** DATA TO USE follows **

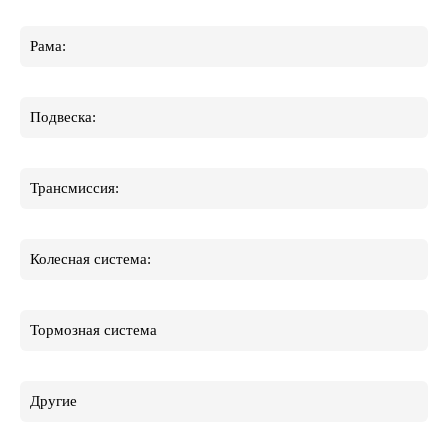
Рама:
Подвеска:
Трансмиссия:
Колесная система:
Тормозная система
Другие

** End of DATA TO USE **

YOUR TASK
Convert the text lines read from all the rows above into a Markdown table with the columns "No." and "Line", numbering each line in order and leaving out blank lines. Omit the pictures from the answer.

ANSWER FOR THE TASK
| No. | Line |
|---|---|
| 1 | Рама: |
| 2 | Подвеска: |
| 3 | Трансмиссия: |
| 4 | Колесная система: |
| 5 | Тормозная система |
| 6 | Другие |